Pursuant to the regulations promulgated under RESPA, loan servicers must provide borrowers with an opportunity to submit a completed loan modification application before commencing foreclosure proceedings. 12 C.F.R. § 1024.41(f)-(h). Borrowers may enforce these regulations pursuant to section 6(f) of RESPA, 12 U.S.C. § 2605(f), which limits the available remedies for any violations to actual damages and the borrower's costs and attorney fees. See Servantes v. Caliber Home Loans, Inc., No. 14-13324, 2014 U.S. Dist. LEXIS 170667, at *2 (E.D. Mich. Dec. 10, 2014) (dismissing RESPA claim where plaintiff sought equitable relief because the statute solely authorizes monetary damages); Fredericks v.
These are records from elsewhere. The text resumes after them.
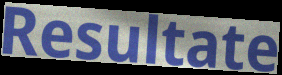
Resultate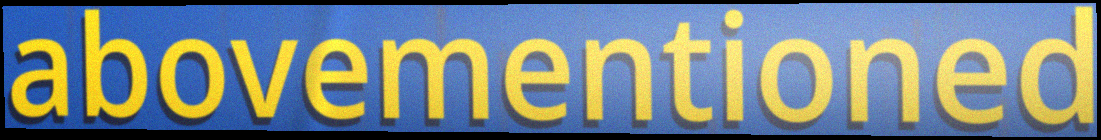
abovementioned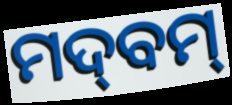
ମଦ୍‌ବମ୍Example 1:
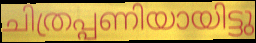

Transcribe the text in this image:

ചിത്രപ്പണിയായിട്ടു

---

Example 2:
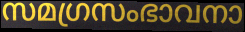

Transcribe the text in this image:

സമഗ്രസംഭാവനാ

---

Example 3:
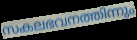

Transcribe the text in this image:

സകലഭവനത്തിന്നും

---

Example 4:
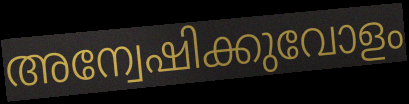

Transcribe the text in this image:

അന്വേഷിക്കുവോളം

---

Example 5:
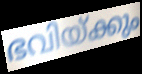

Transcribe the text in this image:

ഭവിയ്ക്കും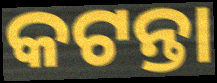
କଟନ୍ତା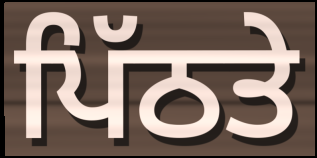
ਪਿੱਠਤੇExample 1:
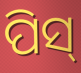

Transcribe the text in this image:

ପିସ୍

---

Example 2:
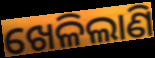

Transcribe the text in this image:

ଖେଳିଲାଣି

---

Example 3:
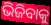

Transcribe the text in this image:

ଭିଜିବାକୁ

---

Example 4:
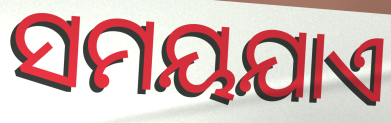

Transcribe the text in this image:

ସମୟଯାଏ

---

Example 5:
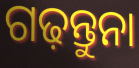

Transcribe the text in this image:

ଗଢ଼ନ୍ତୁନା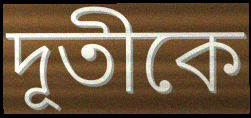
দূতীকেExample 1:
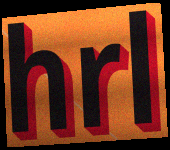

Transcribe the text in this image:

hrl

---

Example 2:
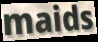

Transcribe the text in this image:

maids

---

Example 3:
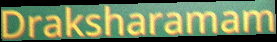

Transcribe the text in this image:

Draksharamam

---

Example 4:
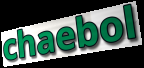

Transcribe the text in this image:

chaebol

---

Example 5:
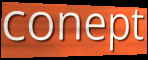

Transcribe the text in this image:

coneptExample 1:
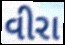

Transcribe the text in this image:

વીરા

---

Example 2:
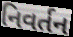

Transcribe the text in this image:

નિવર્તન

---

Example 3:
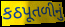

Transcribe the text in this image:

કઠપૂતળીનું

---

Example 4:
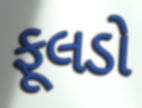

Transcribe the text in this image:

ફૂલડો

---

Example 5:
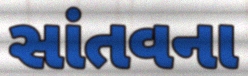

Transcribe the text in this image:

સાંતવના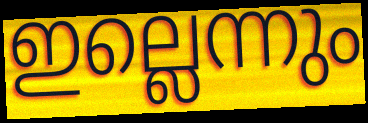
ഇല്ലെന്നുംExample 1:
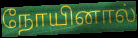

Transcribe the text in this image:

நோயினால்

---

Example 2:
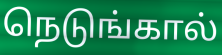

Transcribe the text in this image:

நெடுங்கால்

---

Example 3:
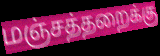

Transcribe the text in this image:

மஞ்சத்தறைக்கு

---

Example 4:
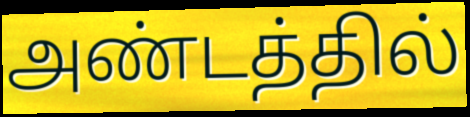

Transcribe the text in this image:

அண்டத்தில்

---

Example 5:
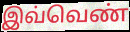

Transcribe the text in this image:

இவ்வெண்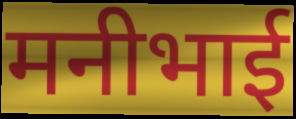
मनीभाई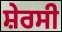
ਸ਼ੇਰਸੀ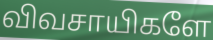
விவசாயிகளேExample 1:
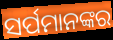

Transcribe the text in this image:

ସର୍ପମାନଙ୍କର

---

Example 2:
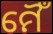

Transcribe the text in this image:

ମୈଁ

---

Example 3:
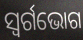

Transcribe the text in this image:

ସ୍ୱର୍ଗଭୋଗ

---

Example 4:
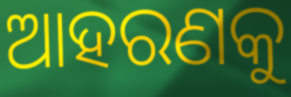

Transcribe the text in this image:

ଆହରଣକୁ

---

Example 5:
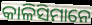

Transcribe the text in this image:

କାଳିସିମାନେ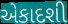
એકાદશી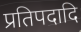
प्रतिपदादिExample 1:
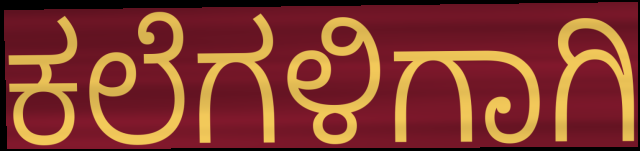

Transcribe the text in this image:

ಕಲೆಗಳಿಗಾಗಿ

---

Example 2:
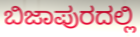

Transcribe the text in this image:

ಬಿಜಾಪುರದಲ್ಲಿ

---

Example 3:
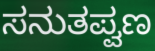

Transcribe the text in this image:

ಸನುತಪ್ವಣ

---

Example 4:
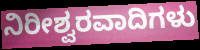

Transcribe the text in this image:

ನಿರೀಶ್ವರವಾದಿಗಳು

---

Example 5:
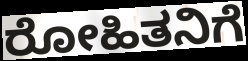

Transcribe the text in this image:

ರೋಹಿತನಿಗೆ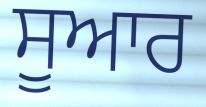
ਸੂਆਰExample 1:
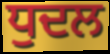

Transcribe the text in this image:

ਧੁਦਲ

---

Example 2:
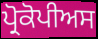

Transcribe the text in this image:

ਪ੍ਰੋਕੋਪੀਅਸ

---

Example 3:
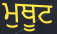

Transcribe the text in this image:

ਮੁਥੂਟ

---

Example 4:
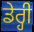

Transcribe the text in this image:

ਡੇਰ੍ਹੀ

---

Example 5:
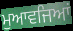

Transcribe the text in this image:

ਮੁਆਵਜਿਆਂ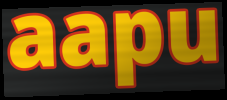
aapu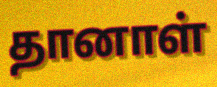
தானாள்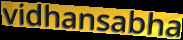
vidhansabhaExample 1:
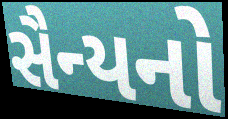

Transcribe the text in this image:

સૈન્યનો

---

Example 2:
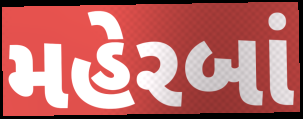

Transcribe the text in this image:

મહેરબાં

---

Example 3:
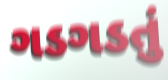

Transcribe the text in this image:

ગડગડતું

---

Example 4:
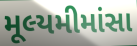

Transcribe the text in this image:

મૂલ્યમીમાંસા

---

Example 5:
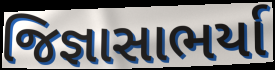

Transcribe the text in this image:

જિજ્ઞાસાભર્યા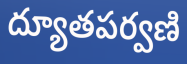
ద్యూతపర్వణిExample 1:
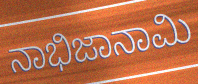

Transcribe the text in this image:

ನಾಭಿಜಾನಾಮಿ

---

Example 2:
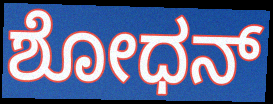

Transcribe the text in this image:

ಶೋಧನ್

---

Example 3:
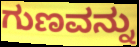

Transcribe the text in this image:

ಗುಣವನ್ನು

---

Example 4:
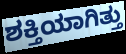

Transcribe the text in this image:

ಶಕ್ತಿಯಾಗಿತ್ತು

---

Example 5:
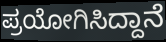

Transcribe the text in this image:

ಪ್ರಯೋಗಿಸಿದ್ದಾನೆ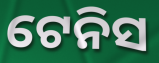
ଟେନିସ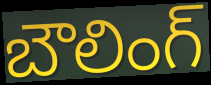
బౌలింగ్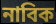
নাবিক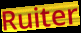
RuiterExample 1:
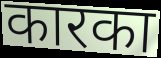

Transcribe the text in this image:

कारका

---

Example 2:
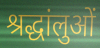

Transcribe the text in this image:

श्रद्धांलुओं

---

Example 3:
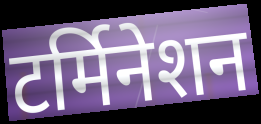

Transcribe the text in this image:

टर्मिनेशन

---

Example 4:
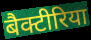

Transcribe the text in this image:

बैक्टीरिया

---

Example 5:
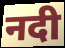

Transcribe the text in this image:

नदी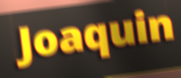
Joaquin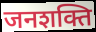
जनशक्तिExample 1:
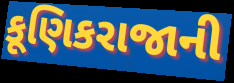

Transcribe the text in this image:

કૂણિકરાજાની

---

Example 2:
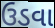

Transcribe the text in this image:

ઉડવા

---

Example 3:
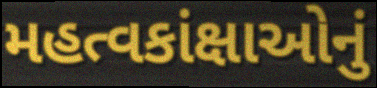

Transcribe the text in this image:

મહત્વકાંક્ષાઓનું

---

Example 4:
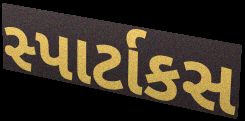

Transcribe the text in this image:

સ્પાર્ટાકસ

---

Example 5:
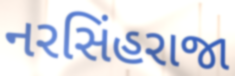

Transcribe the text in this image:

નરસિંહરાજા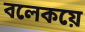
বলেকয়েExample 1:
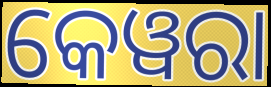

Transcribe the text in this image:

କେୱରା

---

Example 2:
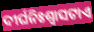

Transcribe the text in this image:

ଦୀର୍ଘନିଃଶ୍ୱାସଟାଏ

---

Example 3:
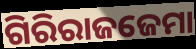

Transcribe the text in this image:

ଗିରିରାଜଜେମା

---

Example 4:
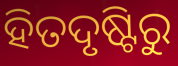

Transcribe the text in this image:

ହିତଦୃଷ୍ଟିରୁ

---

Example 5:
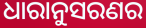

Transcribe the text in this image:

ଧାରାନୁସରଣର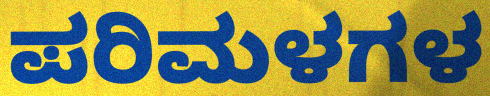
ಪರಿಮಳಗಳ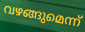
വഴങ്ങുമെന്ന്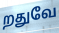
றதுவே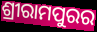
ଶ୍ରୀରାମପୁରର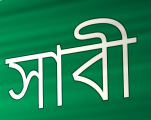
সাবী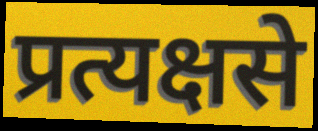
प्रत्यक्षसेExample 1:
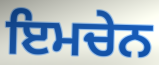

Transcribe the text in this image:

ਇਮਚੇਨ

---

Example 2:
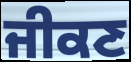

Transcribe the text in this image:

ਜੀਕਣ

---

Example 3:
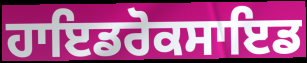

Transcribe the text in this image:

ਹਾਇਡਰੋਕਸਾਇਡ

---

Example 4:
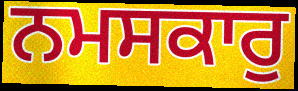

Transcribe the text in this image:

ਨਮਸਕਾਰੁ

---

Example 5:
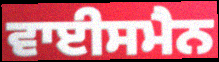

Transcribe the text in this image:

ਵਾਈਸਮੈਨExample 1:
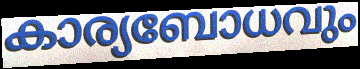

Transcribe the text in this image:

കാര്യബോധവും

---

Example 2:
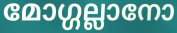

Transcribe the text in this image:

മോഗ്ഗല്ലാനോ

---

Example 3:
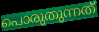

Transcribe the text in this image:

പൊരുതുന്നത്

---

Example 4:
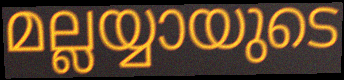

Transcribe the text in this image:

Allquest Home Mortgage Corp., No. 15-10429, 2015 U.S. Dist. LEXIS 56447, at *7-8 (E.D. Mich. Apr. 30, 2015) (same). Because Hogan exclusively seeks equitable remedies in the form of a declaration that the foreclosure proceedings are null and void, an injunction to stop the foreclosure, and an order requiring Visio to negotiate a loan modification, see supra fn. 2, his RESPA claim is unavailing. Furthermore, "to the extent [Hogan] seeks money damages" his claim also fails because he "has not alleged how a purported violation resulted in actual damages." Fredericks, 2015 U.S. Dist. LEXIS 56447, at *7.
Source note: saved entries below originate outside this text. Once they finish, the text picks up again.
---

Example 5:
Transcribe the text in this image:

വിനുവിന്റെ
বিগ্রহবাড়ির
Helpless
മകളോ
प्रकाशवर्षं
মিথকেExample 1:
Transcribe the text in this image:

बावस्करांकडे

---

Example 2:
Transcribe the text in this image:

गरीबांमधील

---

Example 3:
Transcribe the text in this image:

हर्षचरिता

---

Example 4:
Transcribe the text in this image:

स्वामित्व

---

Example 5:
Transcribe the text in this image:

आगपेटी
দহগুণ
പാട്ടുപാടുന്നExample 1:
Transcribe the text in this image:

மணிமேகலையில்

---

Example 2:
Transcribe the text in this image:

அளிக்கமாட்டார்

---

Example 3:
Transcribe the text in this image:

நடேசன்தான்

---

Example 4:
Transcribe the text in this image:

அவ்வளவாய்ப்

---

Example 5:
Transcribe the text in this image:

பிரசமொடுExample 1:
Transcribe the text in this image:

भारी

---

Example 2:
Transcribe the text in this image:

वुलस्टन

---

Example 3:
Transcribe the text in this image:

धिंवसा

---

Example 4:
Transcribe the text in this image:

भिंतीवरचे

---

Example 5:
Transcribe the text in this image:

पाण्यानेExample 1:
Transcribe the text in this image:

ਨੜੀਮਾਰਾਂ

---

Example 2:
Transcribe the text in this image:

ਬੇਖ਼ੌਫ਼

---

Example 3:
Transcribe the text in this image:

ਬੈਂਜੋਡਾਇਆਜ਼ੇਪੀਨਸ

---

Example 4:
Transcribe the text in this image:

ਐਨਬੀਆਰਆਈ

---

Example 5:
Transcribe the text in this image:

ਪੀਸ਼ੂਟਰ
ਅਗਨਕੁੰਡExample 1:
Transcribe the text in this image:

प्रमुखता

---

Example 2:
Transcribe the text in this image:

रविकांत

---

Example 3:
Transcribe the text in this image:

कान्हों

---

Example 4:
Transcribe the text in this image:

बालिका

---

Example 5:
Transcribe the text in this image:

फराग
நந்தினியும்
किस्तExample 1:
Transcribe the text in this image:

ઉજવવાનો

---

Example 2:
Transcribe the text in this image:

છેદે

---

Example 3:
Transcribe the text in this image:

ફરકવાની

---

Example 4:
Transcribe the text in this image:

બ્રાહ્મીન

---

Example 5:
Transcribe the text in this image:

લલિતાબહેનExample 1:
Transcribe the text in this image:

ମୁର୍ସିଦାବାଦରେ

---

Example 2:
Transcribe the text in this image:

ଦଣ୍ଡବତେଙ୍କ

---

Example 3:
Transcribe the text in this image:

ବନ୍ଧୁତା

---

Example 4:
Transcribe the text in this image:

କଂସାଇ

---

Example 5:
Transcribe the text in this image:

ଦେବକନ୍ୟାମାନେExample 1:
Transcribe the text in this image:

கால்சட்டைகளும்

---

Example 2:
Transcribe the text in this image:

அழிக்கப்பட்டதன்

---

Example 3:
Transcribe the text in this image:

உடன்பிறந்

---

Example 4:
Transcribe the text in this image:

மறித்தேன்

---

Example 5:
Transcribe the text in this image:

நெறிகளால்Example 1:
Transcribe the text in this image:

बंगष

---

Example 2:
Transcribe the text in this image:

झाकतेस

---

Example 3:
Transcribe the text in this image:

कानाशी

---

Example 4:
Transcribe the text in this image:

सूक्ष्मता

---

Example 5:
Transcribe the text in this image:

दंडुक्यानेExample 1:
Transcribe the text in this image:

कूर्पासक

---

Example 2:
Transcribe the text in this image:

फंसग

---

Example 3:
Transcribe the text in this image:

Although Hogan does not specifically point to which foreclosure regulations Visio allegedly violated, the requirements found in 12 C.F.R. § 1024.41(f)-(h), appear to be the most applicable in light of the facts alleged in the complaint. --------
In his response, Hogan cites Houle v. Green Tree Servicing, 2015 U.S. Dist. LEXIS 53414, at *6 (E.D. Mich. Apr. 23, 2015), for the general proposition that "[b]orrowers have a private right of action against lenders who evaluate a loss mitigation application while at the same time pursuing foreclosure." While this general statement may be true, it is inapposite here; as the Houle court recognized, a plaintiff's request to invalidate a foreclosure sale is not a remedy which is available under RESPA. Houle, 2015 U.S. Dist. LEXIS 53414, at *8-9. In other words, Houle supports Visio's argument, not Hogan's.
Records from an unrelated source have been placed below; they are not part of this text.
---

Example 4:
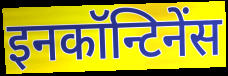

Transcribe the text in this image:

इनकॉन्टिनेंस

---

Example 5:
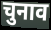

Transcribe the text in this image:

चुनावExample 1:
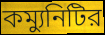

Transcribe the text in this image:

কম্যুনিটির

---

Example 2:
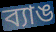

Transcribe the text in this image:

ব্যাঙ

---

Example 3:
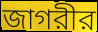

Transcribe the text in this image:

জাগরীর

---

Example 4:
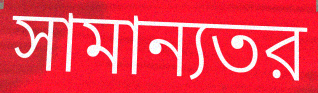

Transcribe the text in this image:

সামান্যতর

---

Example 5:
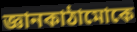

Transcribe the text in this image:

জ্ঞানকাঠামোকেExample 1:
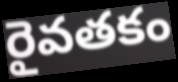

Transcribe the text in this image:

రైవతకం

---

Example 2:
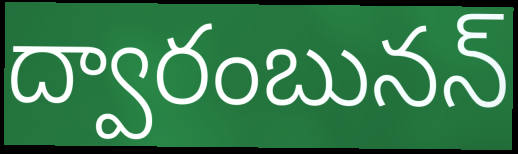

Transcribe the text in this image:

ద్వారంబునన్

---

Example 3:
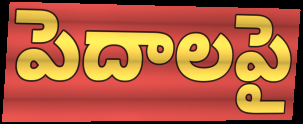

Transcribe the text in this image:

పెదాలపై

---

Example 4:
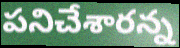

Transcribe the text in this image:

పనిచేశారన్న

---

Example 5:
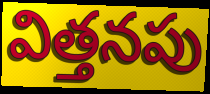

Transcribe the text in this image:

విత్తనపుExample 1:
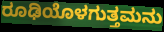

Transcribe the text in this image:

ರೂಢಿಯೊಳಗುತ್ತಮನು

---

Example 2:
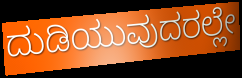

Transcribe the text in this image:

ದುಡಿಯುವುದರಲ್ಲೇ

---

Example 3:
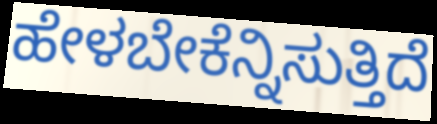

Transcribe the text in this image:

ಹೇಳಬೇಕೆನ್ನಿಸುತ್ತಿದೆ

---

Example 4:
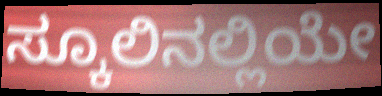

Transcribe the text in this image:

ಸ್ಕೂಲಿನಲ್ಲಿಯೇ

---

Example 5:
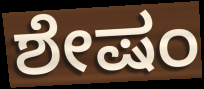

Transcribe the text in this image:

ಶೇಷಂ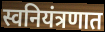
स्वनियंत्रणात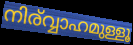
നിര്വ്വാഹമുള്ളൂ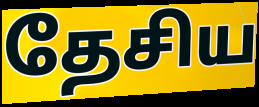
தேசிய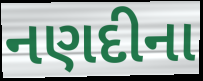
નણદીનાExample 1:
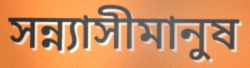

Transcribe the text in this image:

সন্ন্যাসীমানুষ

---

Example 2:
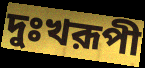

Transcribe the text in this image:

দুঃখরূপী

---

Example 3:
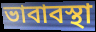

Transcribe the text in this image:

ভাবাবস্থা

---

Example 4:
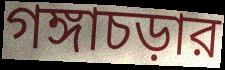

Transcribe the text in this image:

গঙ্গাচড়ার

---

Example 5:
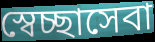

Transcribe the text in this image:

স্বেচ্ছাসেবাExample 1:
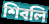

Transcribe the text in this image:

শিবলি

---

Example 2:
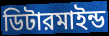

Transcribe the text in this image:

ডিটারমাইন্ড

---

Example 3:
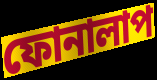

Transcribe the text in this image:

ফোনালাপ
Further relying on Houle, Hogan asserts that "12 C.F.R. [§] 1024.41 allows the recovery of actual damages from a servicer's failure to follow the rule, plus the borrower's costs and attorney fees incurred in bringing the action." . But, as stated above, Hogan has not demonstrated his entitlement to money damages because he fails to allege what his damages are, and to the extent there are any, how they might be traceable to Visio's conduct. As a result, Hogan's claim for wrongful foreclosure under RESPA should be dismissed.
III. CONCLUSION
For the foregoing reasons, the Court RECOMMENDS that Visio's motion to dismiss the complaint [7] be GRANTED. Dated: June 2, 2015
Ann Arbor, Michigan
s/David R. Grand
DAVID R. GRAND
United States Magistrate Judge
NOTICE TO THE PARTIES REGARDING OBJECTIONS
The parties to this action may object to and seek review of this Report and Recommendation, but are required to act within fourteen (14) days of service of a copy hereof as provided for in 28 U.S.C. § 636(b)(1) and Fed. R. Civ. P. 72(b)(2). Failure to file specific objections constitutes a waiver of any further right of appeal. Thomas v. Arn, 474 U.S. 140 (1985); Howard v. Secretary of HHS, 932 F.2d 505, 508 (6th Cir.1991); United States v. Walters, 638 F.2d 947, 949-50 (6th Cir.1981). The filing of objections which raise some issues, but fail to raise others with specificity, will not preserve all the objections a party might have to this Report and Recommendation. Willis v. Secretary of HHS, 931 F.2d 390, 401 (6th Cir.1991); Smith v. Detroit Fed'n of Teachers Local 231, 829 F.2d 1370, 1373 (6th Cir.1987). Pursuant to E.D. Mich. LR 72.1(d)(2), a copy of any objections is to be served upon this magistrate judge. A party may respond to another party's objections within 14 days after being served with a copy. See Fed. R. Civ. P. 72(b)(2); 28 U.S.C. §636(b)(1). Any such response should be concise, and should address specifically, and in the same order raised, each issue presented in the objections.
CERTIFICATE OF SERVICE
The undersigned certifies that the foregoing document was served upon counsel of record via email addresses the court has on file.